There are multiple allusions to stories by Lewis Carroll, such as a club the main character walks into, referred to as the Slithy Tove, which is a quote from Carroll's poem, Jabberwocky.

==Adaptations==

===Comic books===
There have been a few comic adaptations of the novel, including Vurt – The Comic Remix, with art by Lee O'Connor.

===Games===
In August 2015, Ravendesk Games conducted a Kickstarter campaign, successfully funding a tabletop role-playing game version of Vurt. The campaign reached its goal in only ten days, suggesting an ongoing public awareness and cult-like fondness for the novel. Featuring all-new material by Jeff Noon himself, the RPG was officially released in October 2017 to critical praise.

===Film and television===
Although Noon began the screenplay for the film version of Vurt in 2002, with Iain Softley scheduled to direct, in 2005 he stated on his public website that "Of the Vurt film, all has gone silent at the moment. Don't hold your breath."
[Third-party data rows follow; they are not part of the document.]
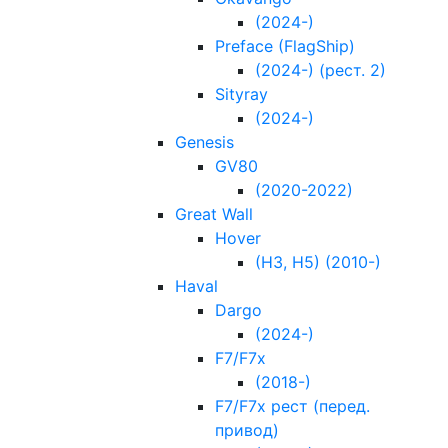
(2024-)
Preface (FlagShip)
(2024-) (рест. 2)
Sityray
(2024-)
Genesis
GV80
(2020-2022)
Great Wall
Hover
(H3, H5) (2010-)
Haval
Dargo
(2024-)
F7/F7x
(2018-)
F7/F7x рест (перед.
привод)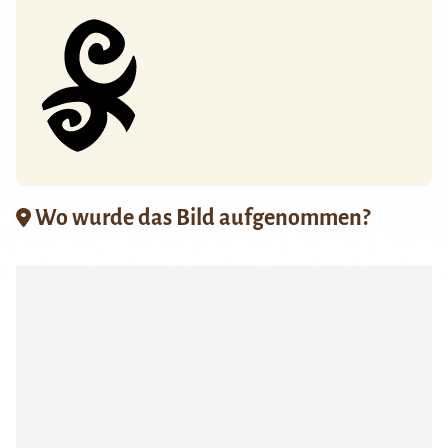
Wo wurde das Bild aufgenommen?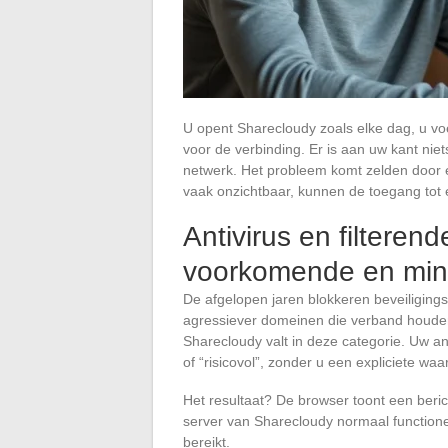
U opent Sharecloudy zoals elke dag, u voe
voor de verbinding. Er is aan uw kant ni
netwerk. Het probleem komt zelden door 
vaak onzichtbaar, kunnen de toegang tot
Antivirus en filtere
voorkomende en mins
De afgelopen jaren blokkeren beveiligin
agressiever domeinen die verband houde
Sharecloudy valt in deze categorie. Uw an
of “risicovol”, zonder u een expliciete wa
Het resultaat? De browser toont een bericht
server van Sharecloudy normaal functione
bereikt.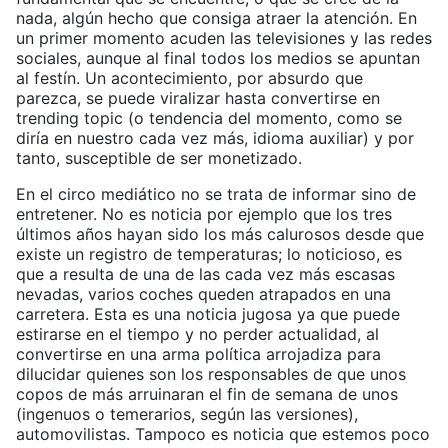
nada, algún hecho que consiga atraer la atención. En
un primer momento acuden las televisiones y las redes
sociales, aunque al final todos los medios se apuntan
al festín. Un acontecimiento, por absurdo que
parezca, se puede viralizar hasta convertirse en
trending topic (o tendencia del momento, como se
diría en nuestro cada vez más, idioma auxiliar) y por
tanto, susceptible de ser monetizado.
En el circo mediático no se trata de informar sino de
entretener. No es noticia por ejemplo que los tres
últimos años hayan sido los más calurosos desde que
existe un registro de temperaturas; lo noticioso, es
que a resulta de una de las cada vez más escasas
nevadas, varios coches queden atrapados en una
carretera. Esta es una noticia jugosa ya que puede
estirarse en el tiempo y no perder actualidad, al
convertirse en una arma política arrojadiza para
dilucidar quienes son los responsables de que unos
copos de más arruinaran el fin de semana de unos
(ingenuos o temerarios, según las versiones),
automovilistas. Tampoco es noticia que estemos poco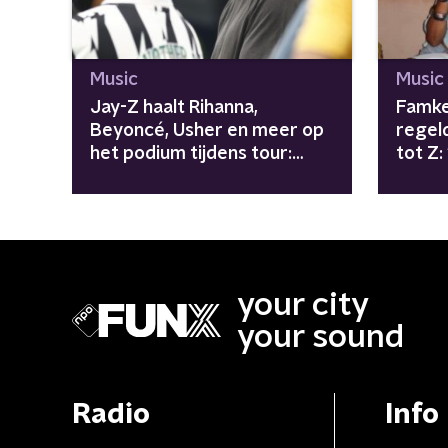
Music
Music
Jay-Z haalt Rihanna,
Famke
Beyoncé, Usher en meer op
regel
het podium tijdens tour:
tot Z:
"Avengers zijn
girls"
meegenomen"
your city
your sound
Radio
Info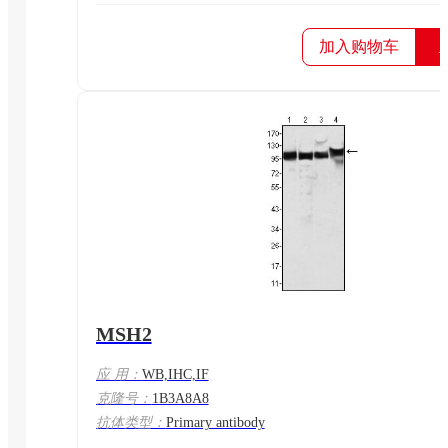
加入购物车
MSH2
应 用：
WB,IHC,IF
克隆号：
1B3A8A8
抗体类型：
Primary antibody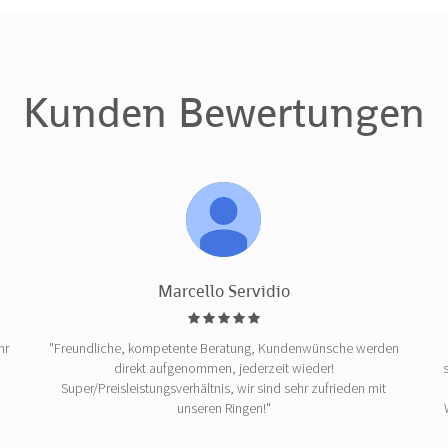
Kunden Bewertungen
Marcello Servidio
hr
"Freundliche, kompetente Beratung, Kundenwünsche werden
direkt aufgenommen, jederzeit wieder!
Super/Preisleistungsverhältnis, wir sind sehr zufrieden mit
unseren Ringen!"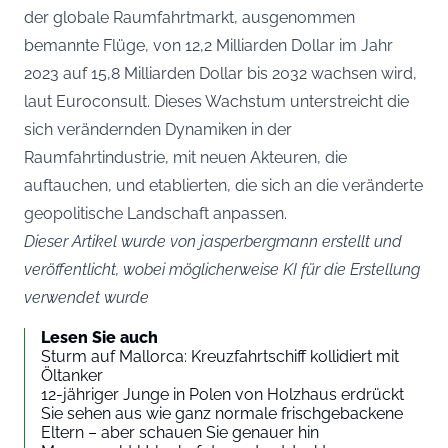
der globale Raumfahrtmarkt, ausgenommen
bemannte Flüge, von 12,2 Milliarden Dollar im Jahr
2023 auf 15,8 Milliarden Dollar bis 2032 wachsen wird,
laut Euroconsult. Dieses Wachstum unterstreicht die
sich verändernden Dynamiken in der
Raumfahrtindustrie, mit neuen Akteuren, die
auftauchen, und etablierten, die sich an die veränderte
geopolitische Landschaft anpassen.
Dieser Artikel wurde von jasperbergmann erstellt und
veröffentlicht, wobei möglicherweise KI für die Erstellung
verwendet wurde
Lesen Sie auch
Sturm auf Mallorca: Kreuzfahrtschiff kollidiert mit
Öltanker
12-jähriger Junge in Polen von Holzhaus erdrückt
Sie sehen aus wie ganz normale frischgebackene
Eltern – aber schauen Sie genauer hin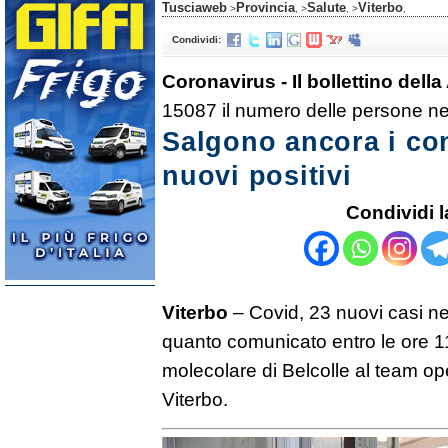
Tusciaweb
Provincia
Salute
Viterbo
>
, >
, >
,
Condividi:
Coronavirus - Il bollettino della
15087 il numero delle persone ne
Salgono ancora i con
nuovi positivi
Condividi l
Viterbo
– Covid, 23 nuovi casi ne
quanto comunicato entro le ore 11
molecolare di Belcolle al team op
Viterbo.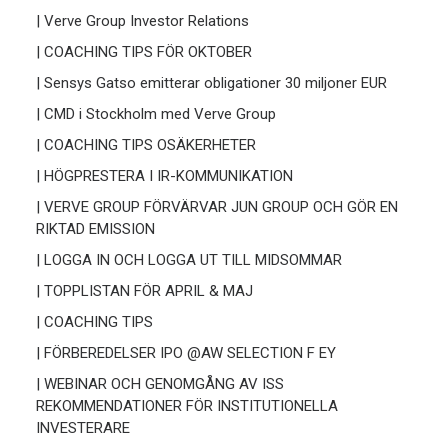
| Verve Group Investor Relations
| COACHING TIPS FÖR OKTOBER
| Sensys Gatso emitterar obligationer 30 miljoner EUR
| CMD i Stockholm med Verve Group
| COACHING TIPS OSÄKERHETER
| HÖGPRESTERA I IR-KOMMUNIKATION
| VERVE GROUP FÖRVÄRVAR JUN GROUP OCH GÖR EN
RIKTAD EMISSION
| LOGGA IN OCH LOGGA UT TILL MIDSOMMAR
| TOPPLISTAN FÖR APRIL & MAJ
| COACHING TIPS
| FÖRBEREDELSER IPO @AW SELECTION F EY
| WEBINAR OCH GENOMGÅNG AV ISS
REKOMMENDATIONER FÖR INSTITUTIONELLA
INVESTERARE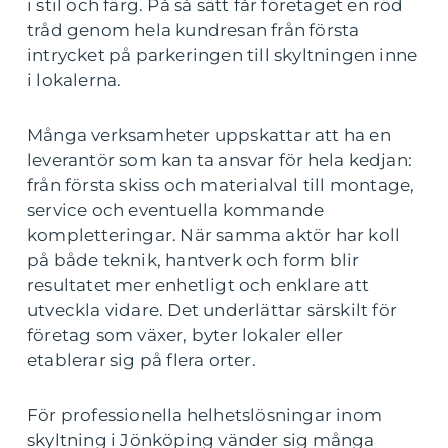
i stil och färg. På så sätt får företaget en röd
tråd genom hela kundresan från första
intrycket på parkeringen till skyltningen inne
i lokalerna.
Många verksamheter uppskattar att ha en
leverantör som kan ta ansvar för hela kedjan:
från första skiss och materialval till montage,
service och eventuella kommande
kompletteringar. När samma aktör har koll
på både teknik, hantverk och form blir
resultatet mer enhetligt och enklare att
utveckla vidare. Det underlättar särskilt för
företag som växer, byter lokaler eller
etablerar sig på flera orter.
För professionella helhetslösningar inom
skyltning i Jönköping vänder sig många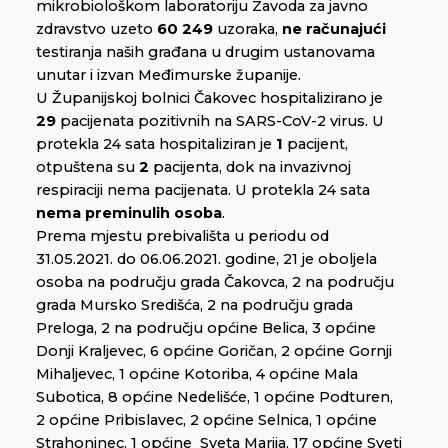
mikrobiološkom laboratoriju Zavoda za javno
zdravstvo uzeto
60 249
uzoraka,
ne računajući
testiranja naših građana u drugim ustanovama
unutar i izvan Međimurske županije.
U Županijskoj bolnici Čakovec hospitalizirano je
29
pacijenata pozitivnih na SARS-CoV-2 virus. U
protekla 24 sata hospitaliziran je
1
pacijent,
otpuštena su
2
pacijenta, dok na invazivnoj
respiraciji nema pacijenata. U protekla 24 sata
nema preminulih osoba
.
Prema mjestu prebivališta u periodu od
31.05.2021. do 06.06.2021. godine, 21 je oboljela
osoba na području grada Čakovca, 2 na području
grada Mursko Središća, 2 na području grada
Preloga, 2 na području općine Belica, 3 općine
Donji Kraljevec, 6 općine Goričan, 2 općine Gornji
Mihaljevec, 1 općine Kotoriba, 4 općine Mala
Subotica, 8 općine Nedelišće, 1 općine Podturen,
2 općine Pribislavec, 2 općine Selnica, 1 općine
Strahoninec, 1 općine Sveta Marija, 17 općine Sveti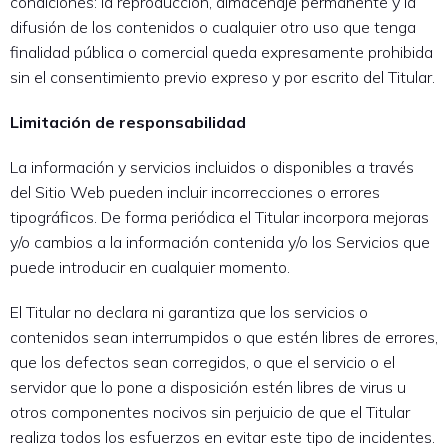
condiciones: la reproducción, almacenaje permanente y la
difusión de los contenidos o cualquier otro uso que tenga
finalidad pública o comercial queda expresamente prohibida
sin el consentimiento previo expreso y por escrito del Titular.
Limitación de responsabilidad
La información y servicios incluidos o disponibles a través
del Sitio Web pueden incluir incorrecciones o errores
tipográficos. De forma periódica el Titular incorpora mejoras
y/o cambios a la información contenida y/o los Servicios que
puede introducir en cualquier momento.
El Titular no declara ni garantiza que los servicios o
contenidos sean interrumpidos o que estén libres de errores,
que los defectos sean corregidos, o que el servicio o el
servidor que lo pone a disposición estén libres de virus u
otros componentes nocivos sin perjuicio de que el Titular
realiza todos los esfuerzos en evitar este tipo de incidentes.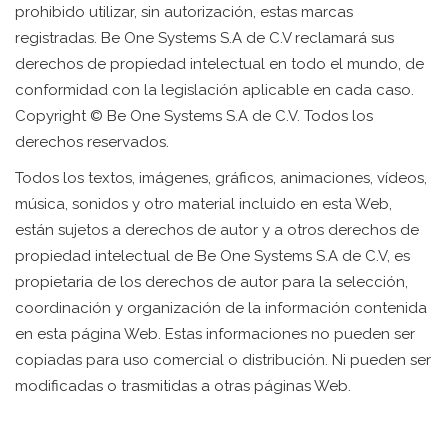
prohibido utilizar, sin autorización, estas marcas
registradas. Be One Systems S.A de C.V reclamará sus
derechos de propiedad intelectual en todo el mundo, de
conformidad con la legislación aplicable en cada caso.
Copyright © Be One Systems S.A de C.V. Todos los
derechos reservados.
Todos los textos, imágenes, gráficos, animaciones, vídeos,
música, sonidos y otro material incluido en esta Web,
están sujetos a derechos de autor y a otros derechos de
propiedad intelectual de Be One Systems S.A de C.V, es
propietaria de los derechos de autor para la selección,
coordinación y organización de la información contenida
en esta página Web. Estas informaciones no pueden ser
copiadas para uso comercial o distribución. Ni pueden ser
modificadas o trasmitidas a otras páginas Web.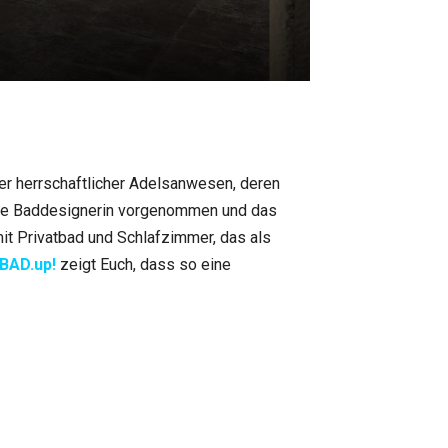
der herrschaftlicher Adelsanwesen, deren
nsere Baddesignerin vorgenommen und das
t Privatbad und Schlafzimmer, das als
BAD.up!
zeigt Euch, dass so eine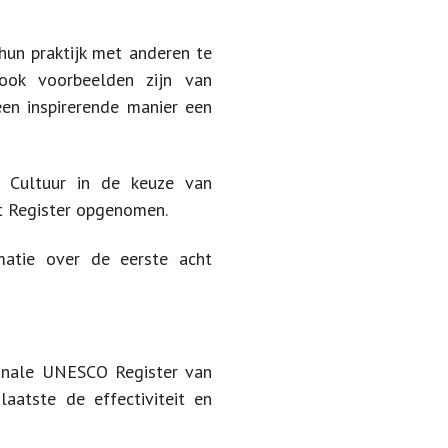
un praktijk met anderen te
ok voorbeelden zijn van
een inspirerende manier een
n Cultuur in de keuze van
et Register opgenomen.
matie over de eerste acht
ionale UNESCO Register van
laatste de effectiviteit en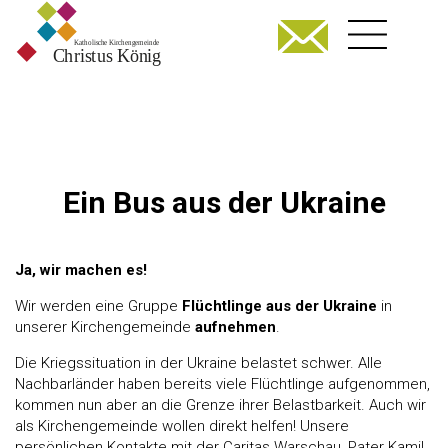
Ein Bus aus der Ukraine
Ja, wir machen es!
Wir werden eine Gruppe
Flüchtlinge aus der Ukraine
in
unserer Kirchengemeinde
aufnehmen
.
Die Kriegssituation in der Ukraine belastet schwer. Alle
Nachbarländer haben bereits viele Flüchtlinge aufgenommen,
kommen nun aber an die Grenze ihrer Belastbarkeit. Auch wir
als Kirchengemeinde wollen direkt helfen! Unsere
persönlichen Kontakte mit der Caritas Warschau, Pater Kamil,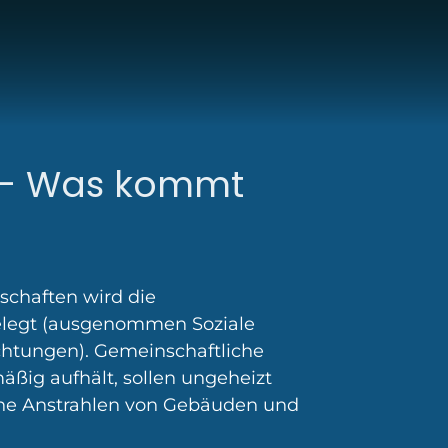
 – Was kommt
nschaften wird die
elegt (ausgenommen Soziale
ichtungen). Gemeinschaftliche
äßig aufhält, sollen ungeheizt
iche Anstrahlen von Gebäuden und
In 2018, Netflix optioned the rights to Vurt from Ravendesk Entertainment to create a television series, the pilot for which was written by Stranger Things writer/producer, Paul Dichter; however, after more than two years in development, the series was never greenlit for production.

===Stage===
In 2000, Liam Steel directed Vurt: The Theatre Remix, which ran for three weeks at Contact Theatre in Manchester.

==20th anniversary edition==
In 2013, 20th anniversary edition of the novel was published, featuring three new stories and a foreword by Lauren Beukes.